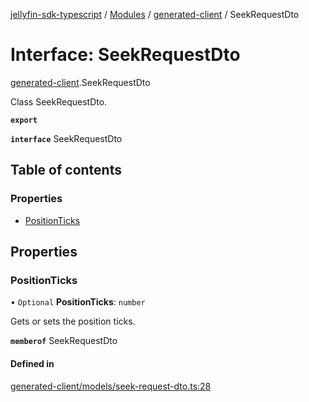 [jellyfin-sdk-typescript](../README.md) / [Modules](../modules.md) / [generated-client](../modules/generated_client.md) / SeekRequestDto

# Interface: SeekRequestDto

[generated-client](../modules/generated_client.md).SeekRequestDto

Class SeekRequestDto.

**`export`**

**`interface`** SeekRequestDto

## Table of contents

### Properties

- [PositionTicks](generated_client.SeekRequestDto.md#positionticks)

## Properties

### PositionTicks

• `Optional` **PositionTicks**: `number`

Gets or sets the position ticks.

**`memberof`** SeekRequestDto

#### Defined in

[generated-client/models/seek-request-dto.ts:28](https://github.com/thornbill/jellyfin-sdk-typescript/blob/b0f5501/src/generated-client/models/seek-request-dto.ts#L28)
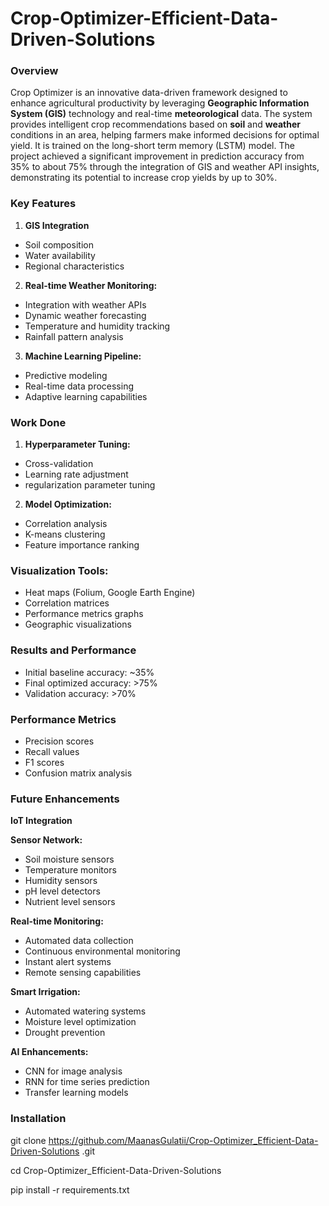 # Crop-Optimizer-Efficient-Data-Driven-Solutions

### Overview
Crop Optimizer is an innovative data-driven framework designed to enhance agricultural productivity by leveraging **Geographic Information System (GIS)** technology and real-time **meteorological** data. The system provides intelligent crop recommendations based on **soil** and **weather** conditions in an area, helping farmers make informed decisions for optimal yield. It is trained on the long-short term memory (LSTM) model.
The project achieved a significant improvement in prediction accuracy from 35% to about 75% through the integration of GIS and weather API insights, demonstrating its potential to increase crop yields by up to 30%.

### Key Features

1. **GIS Integration**
- Soil composition
- Water availability
- Regional characteristics


2. **Real-time Weather Monitoring:**

- Integration with weather APIs
- Dynamic weather forecasting
- Temperature and humidity tracking
- Rainfall pattern analysis


3. **Machine Learning Pipeline:**

- Predictive modeling
- Real-time data processing
- Adaptive learning capabilities

### Work Done


1. **Hyperparameter Tuning:**

- Cross-validation
- Learning rate adjustment
- regularization parameter tuning


2. **Model Optimization:**

- Correlation analysis
- K-means clustering
- Feature importance ranking


### Visualization Tools:

- Heat maps (Folium, Google Earth Engine)
- Correlation matrices
- Performance metrics graphs
- Geographic visualizations



### Results and Performance


- Initial baseline accuracy: ~35%
- Final optimized accuracy: >75%
- Validation accuracy: >70%

### Performance Metrics

- Precision scores
- Recall values
- F1 scores
- Confusion matrix analysis

### Future Enhancements
**IoT Integration**

**Sensor Network:**

 - Soil moisture sensors
 - Temperature monitors
 - Humidity sensors
 - pH level detectors
 - Nutrient level sensors


**Real-time Monitoring:**

 - Automated data collection
 - Continuous environmental monitoring
 - Instant alert systems
 - Remote sensing capabilities


**Smart Irrigation:**

 - Automated watering systems
 - Moisture level optimization
 - Drought prevention


**AI Enhancements:**

 - CNN for image analysis
 - RNN for time series prediction
 - Transfer learning models

### Installation

git clone https://github.com/MaanasGulatii/Crop-Optimizer_Efficient-Data-Driven-Solutions
.git

cd Crop-Optimizer_Efficient-Data-Driven-Solutions

pip install -r requirements.txt



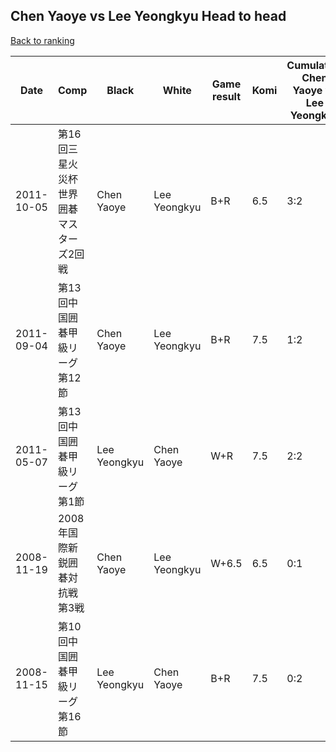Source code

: ## Chen Yaoye vs Lee Yeongkyu Head to head

[Back to ranking](../../index.md)




| **Date** | **Comp** | **Black** | **White** | **Game result** | **Komi** | **Cumulative Chen Yaoye vs Lee Yeongkyu** | **Chen Yaoye streak** | **Lee Yeongkyu streak** | 
| --- | --- | --- | --- | --- | --- | --- | --- | --- |
| 2011-10-05 | 第16回三星火災杯世界囲碁マスターズ2回戦 | Chen Yaoye | Lee Yeongkyu | B+R | 6.5 | 3:2 | 3 | 0 | 
| 2011-09-04 | 第13回中国囲碁甲級リーグ第12節 | Chen Yaoye | Lee Yeongkyu | B+R | 7.5 | 1:2 | 1 | 0 | 
| 2011-05-07 | 第13回中国囲碁甲級リーグ第1節 | Lee Yeongkyu | Chen Yaoye | W+R | 7.5 | 2:2 | 2 | 0 | 
| 2008-11-19 | 2008年国際新鋭囲碁対抗戦第3戦 | Chen Yaoye | Lee Yeongkyu | W+6.5 | 6.5 | 0:1 | 0 | 1 | 
| 2008-11-15 | 第10回中国囲碁甲級リーグ第16節 | Lee Yeongkyu | Chen Yaoye | B+R | 7.5 | 0:2 | 0 | 2 |




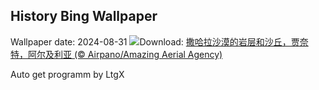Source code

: ## History Bing Wallpaper
Wallpaper date: 2024-08-31
![](https://www.bing.com/th?id=OHR.DjanetAlgeria_ZH-CN3458706695_UHD.jpg&w=1000)Download: [撒哈拉沙漠的岩层和沙丘，贾奈特，阿尔及利亚 (© Airpano/Amazing Aerial Agency)](https://www.bing.com/th?id=OHR.DjanetAlgeria_ZH-CN3458706695_UHD.jpg)

Auto get programm by LtgX
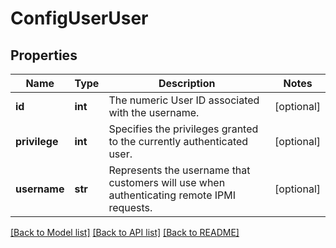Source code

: # ConfigUserUser

## Properties
Name | Type | Description | Notes
------------ | ------------- | ------------- | -------------
**id** | **int** | The numeric User ID associated with the username. | [optional] 
**privilege** | **int** | Specifies the privileges granted to the currently authenticated user. | [optional] 
**username** | **str** | Represents the username that customers will use when authenticating remote IPMI requests. | [optional] 

[[Back to Model list]](../README.md#documentation-for-models) [[Back to API list]](../README.md#documentation-for-api-endpoints) [[Back to README]](../README.md)


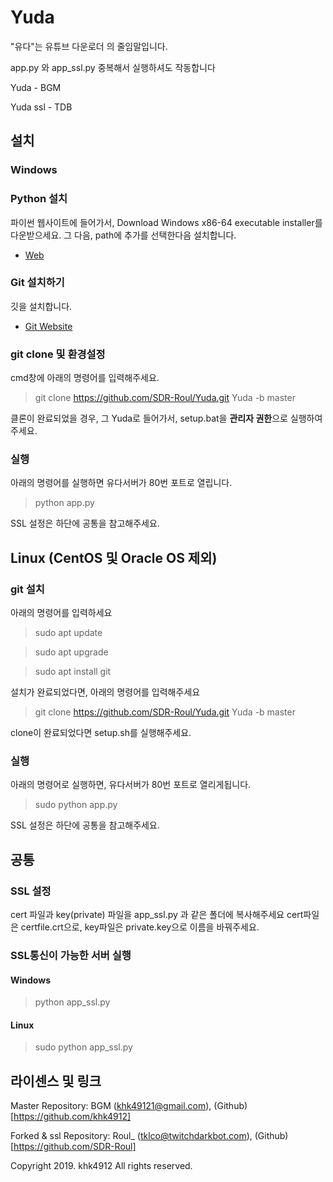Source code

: # Yuda
"유다"는 유튜브 다운로더 의 줄임말입니다. 

app.py 와 app_ssl.py 중복해서 실행하셔도 작동합니다

Yuda - BGM

Yuda ssl - TDB


## 설치
### Windows

### Python 설치
파이썬 웹사이트에 들어가서, Download Windows x86-64 executable installer를 다운받으세요. 그 다음, path에 추가를 선택한다음 설치합니다. 
* [Web](https://www.python.org/downloads/windows/)

### Git 설치하기
깃을 설치합니다.
* [Git Website](https://git-scm.com/)

### git clone 및 환경설정
cmd창에 아래의 명령어를 입력해주세요.
> git clone https://github.com/SDR-Roul/Yuda.git Yuda -b master

클론이 완료되었을 경우, 그 Yuda로 들어가서, setup.bat을 **관리자 권한**으로 실행하여주세요. 

### 실행
아래의 명령어를 실행하면 유다서버가 80번 포트로 열립니다.
> python app.py

SSL 설정은 하단에 공통을 참고해주세요.

## Linux (CentOS 및 Oracle OS 제외)
### git 설치
아래의 명령어를 입력하세요
> sudo apt update

> sudo apt upgrade

> sudo apt install git

설치가 완료되었다면, 아래의 명령어를 입력해주세요
> git clone https://github.com/SDR-Roul/Yuda.git Yuda -b master

clone이 완료되었다면 setup.sh를 실행해주세요.

### 실행
아래의 명령어로 실행하면, 유다서버가 80번 포트로 열리게됩니다.
> sudo python app.py

SSL 설정은 하단에 공통을 참고해주세요.

## 공통
### SSL 설정
cert 파일과 key(private) 파일을 app_ssl.py 과 같은 폴더에 복사해주세요
cert파일은 certfile.crt으로, key파일은 private.key으로 이름을 바꿔주세요.

### SSL통신이 가능한 서버 실행
#### Windows
> python app_ssl.py
#### Linux
> sudo python app_ssl.py


## 라이센스 및 링크
Master Repository: BGM (khk49121@gmail.com), (Github)[https://github.com/khk4912]

Forked & ssl Repository: Roul_ (tklco@twitchdarkbot.com), (Github)[https://github.com/SDR-Roul]

Copyright 2019. khk4912 All rights reserved.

◆ **Directions for this task**: Rewrite the records from the line with "### Properties" to the line with "# Crop-Optimizer-Efficient-Data-Driven-Solutions", putting "playback position" in place of "position ticks" and keeping everything else the same. Leave the pictures out of your answer.

◆ **The completed task**:
### Properties

- [PositionTicks](generated_client.SeekRequestDto.md#positionticks)

## Properties

### PositionTicks

• `Optional` **PositionTicks**: `number`

Gets or sets the playback position.

**`memberof`** SeekRequestDto

#### Defined in

[generated-client/models/seek-request-dto.ts:28](https://github.com/thornbill/jellyfin-sdk-typescript/blob/b0f5501/src/generated-client/models/seek-request-dto.ts#L28)
 # Crop-Optimizer-Efficient-Data-Driven-Solutions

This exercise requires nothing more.